Reproduce the text lines of every record verbatim, omitting the pictures.

(Rendered chart images)
=== Section Start ===

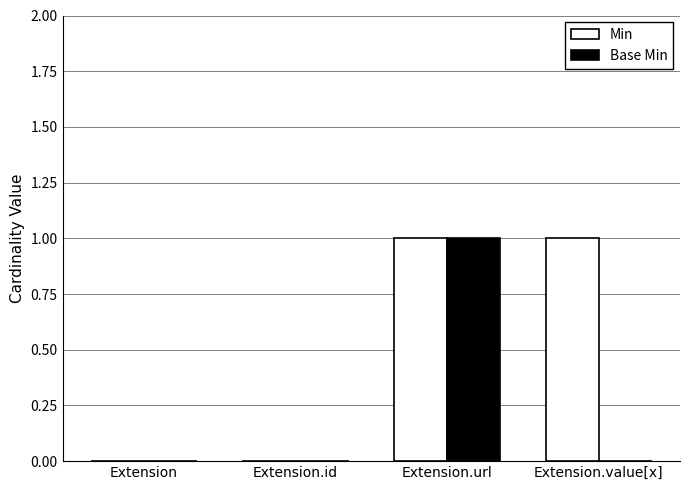

Reading left to right, extract all data points from this chart.

Min: Extension=0	Extension.id=0	Extension.url=1	Extension.value[x]=1
Base Min: Extension=0	Extension.id=0	Extension.url=1	Extension.value[x]=0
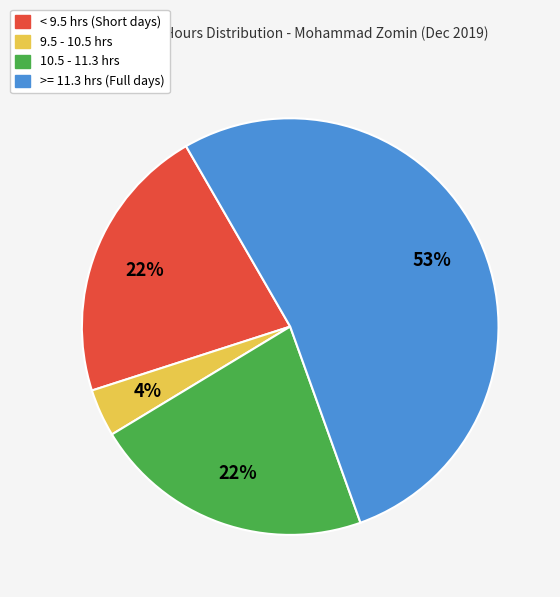

What percentage is the 9.5 - 10.5 hrs slice, to the nearest percent?

4%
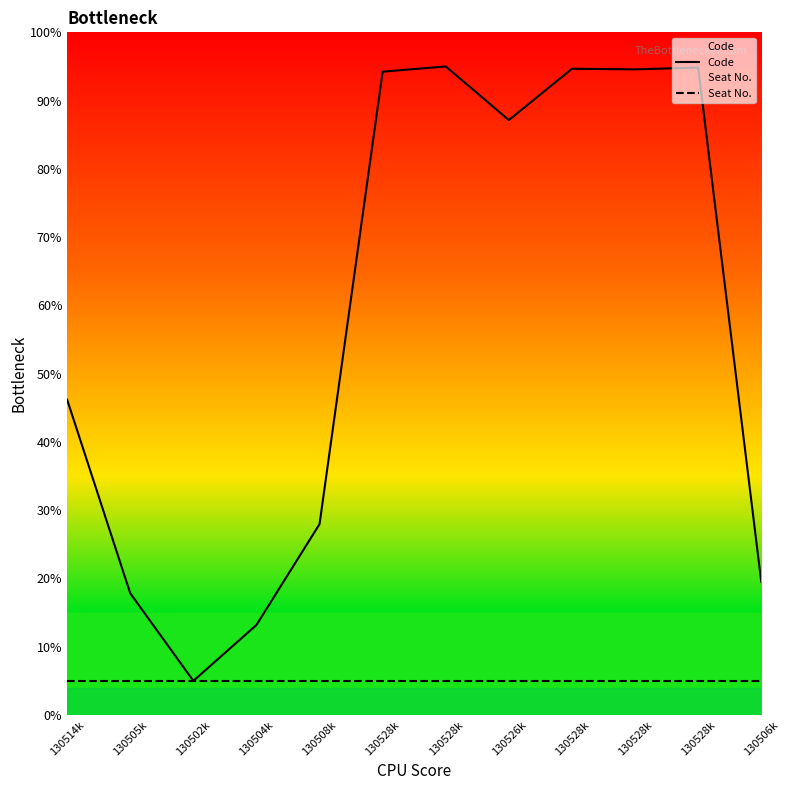

Rank the series by their average value, from lowest to highest.

Seat No., Code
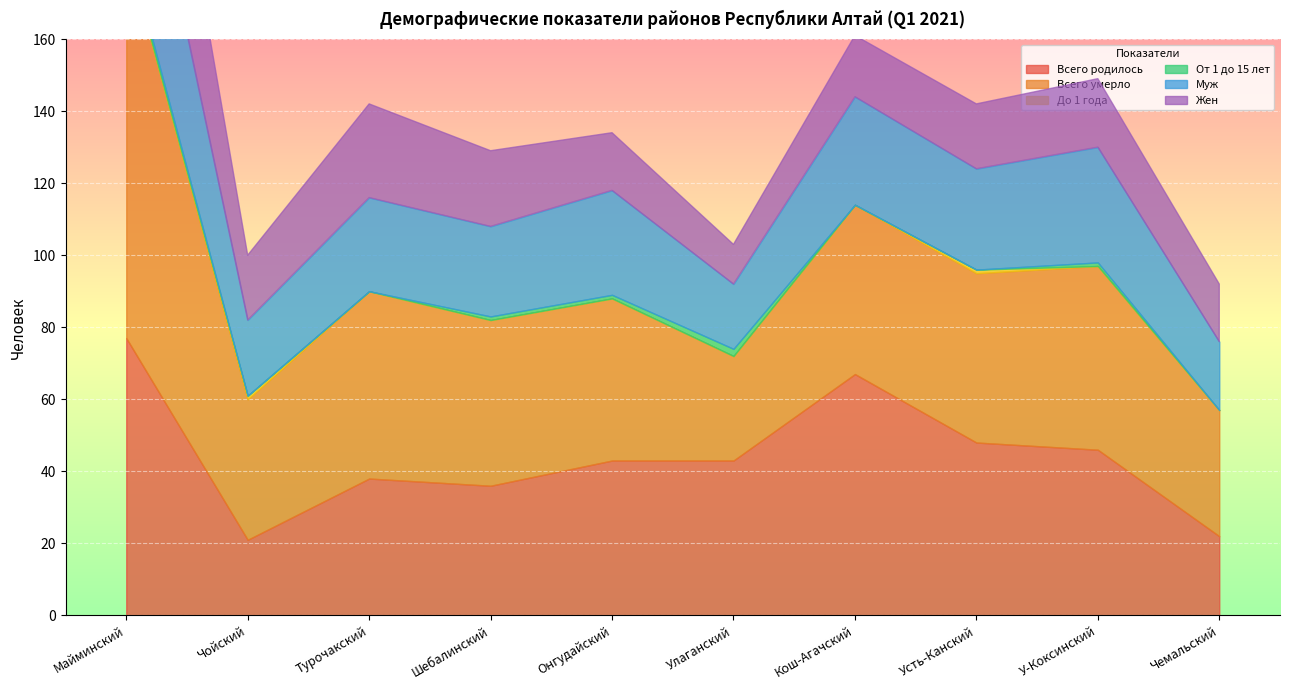

At which category does До 1 года reach its first local peak?

Чойский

=== Section End ===

◆ **Response to this task**
Reading left to right, extract all data points from this chart.

Min: Extension=0	Extension.id=0	Extension.url=1	Extension.value[x]=1
Base Min: Extension=0	Extension.id=0	Extension.url=1	Extension.value[x]=0

What percentage is the 9.5 - 10.5 hrs slice, to the nearest percent?

4%

Rank the series by their average value, from lowest to highest.

Seat No., Code

At which category does До 1 года reach its first local peak?

Чойский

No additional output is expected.